→ **Stated goal 1**: In the counting functor text, retype the passage starting with "This is pretty" and going on through "any of this!".
→ **Stated goal 2**: According to the counting functor text, what does std::for_each return?
→ **Stated goal 3**:
Do these statements agree with the counting functor text? Answer yes or no for each, and quote the words that decide it.
(a) The int existed before the CountingFunctor was created.
(b) A copy of a CountingFunctor object refers to a different int than the original does.
(c) The two reported answers are expected to differ.

→ **Text to read**:
┌──

Now, even if we make a copy of a CountingFunctor object, the copy will have an identical reference that points back to the same int that the original instance points to. This int existed prior to the creation of the CountingFunctor, and will exist after the demise of both the original and clone, so we know we will have access to its contents. The new invocation code looks like:


int actualCounter;
CountingFunctor CountAllWhoShouldBe(actualCounter); // pass actualCounter to be the actual counter
std::for_each(Container.begin(), Container.end(), CountAllWhoShouldBe);
std::cout << CountAllWhoShouldBe.getCounter() << " items were counted accorind to CountAllWhoShouldBe." << std::endl;
std::cout << actualCounter << " items were counted according to actualCounter." << std::endl;

Obviously, the two answers reported SHOULD be the same, since in effect, they are querying the same variable -- one via the original instance, and one via the reference embedded in the CountingFunctor.

This is pretty uninformed

The std::for_each returns a copy of the functor it applied to each element of the list. Therefore you could simply write

CountAllWhoShouldBe = std::for_each( begin, end, CountAllWhoShouldBe );

No need for any of this!

└──

→ **Data rows**:
┌──

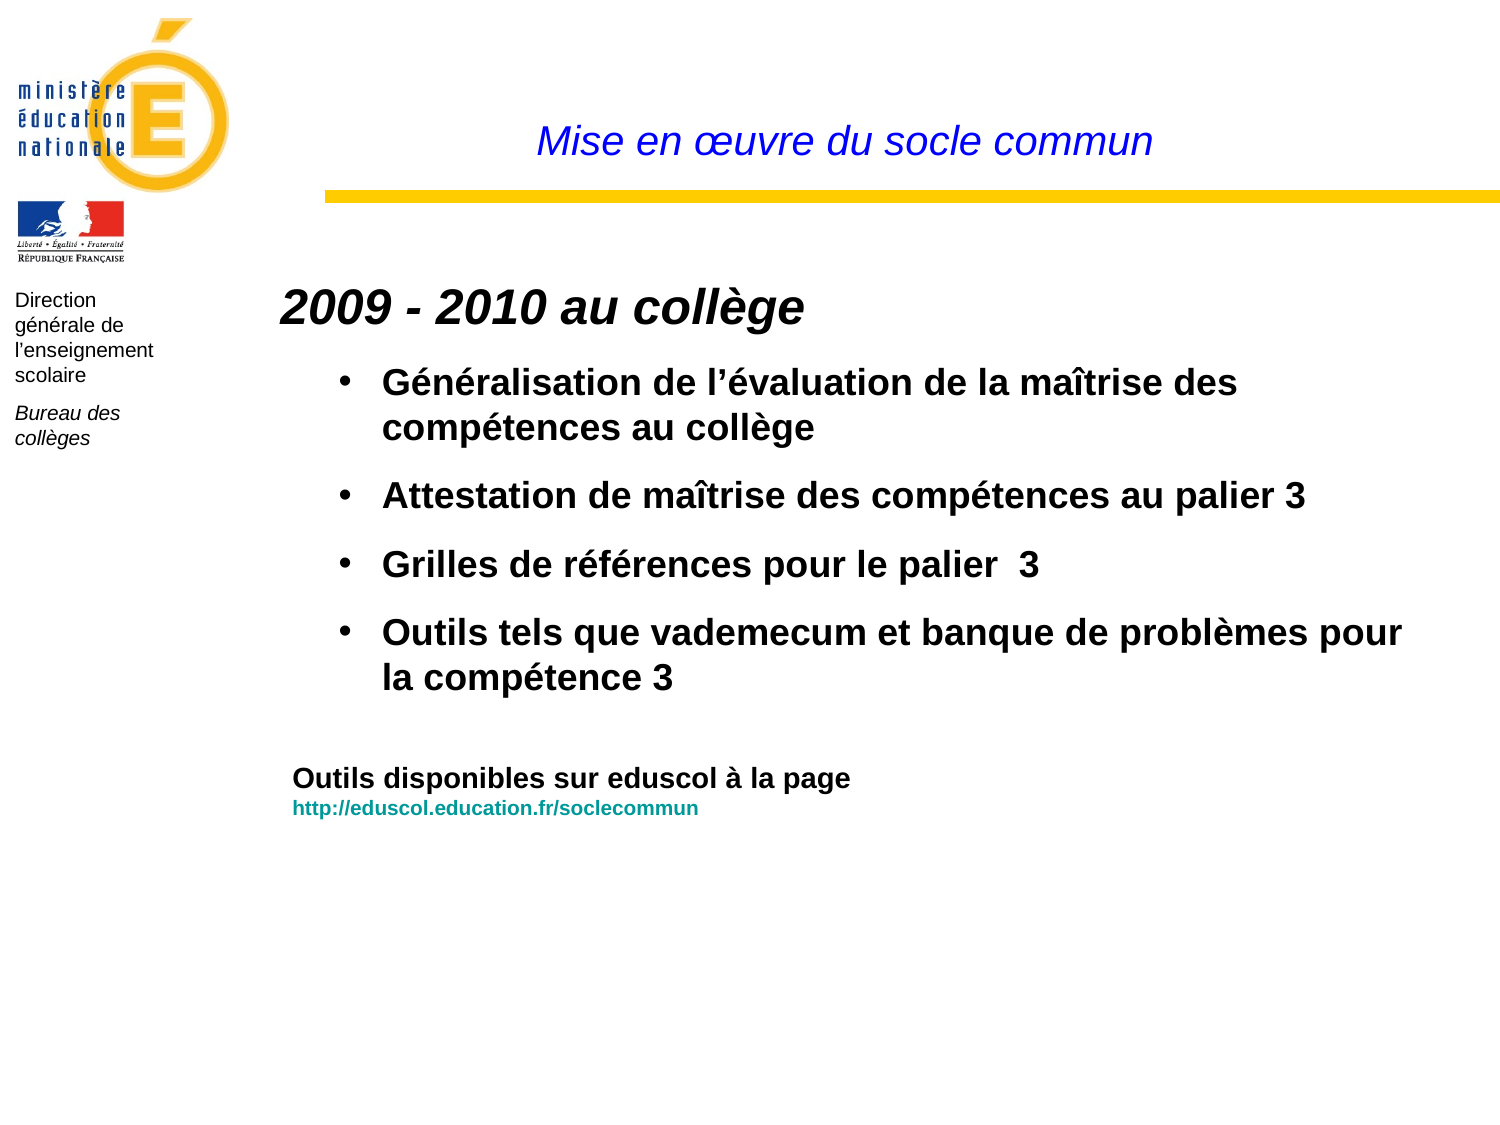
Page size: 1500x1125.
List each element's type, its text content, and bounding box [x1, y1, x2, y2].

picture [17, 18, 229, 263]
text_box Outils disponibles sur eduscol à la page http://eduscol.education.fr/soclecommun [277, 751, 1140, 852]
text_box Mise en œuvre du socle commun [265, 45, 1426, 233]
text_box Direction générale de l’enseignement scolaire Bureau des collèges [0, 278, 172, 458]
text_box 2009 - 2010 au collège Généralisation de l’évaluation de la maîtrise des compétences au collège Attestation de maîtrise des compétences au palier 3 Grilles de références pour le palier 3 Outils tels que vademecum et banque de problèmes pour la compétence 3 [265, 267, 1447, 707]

└──

→ **Response 1**:
This is pretty uninformed

The std::for_each returns a copy of the functor it applied to each element of the list. Therefore you could simply write

CountAllWhoShouldBe = std::for_each( begin, end, CountAllWhoShouldBe );

No need for any of this!

→ **Response 2**: A copy of the functor it applied to each element of the list.

→ **Response 3**:
(a) Yes: "This int existed prior to the creation of the CountingFunctor"
(b) No: "the copy will have an identical reference that points back to the same int that the original instance points to"
(c) No: "the two answers reported SHOULD be the same"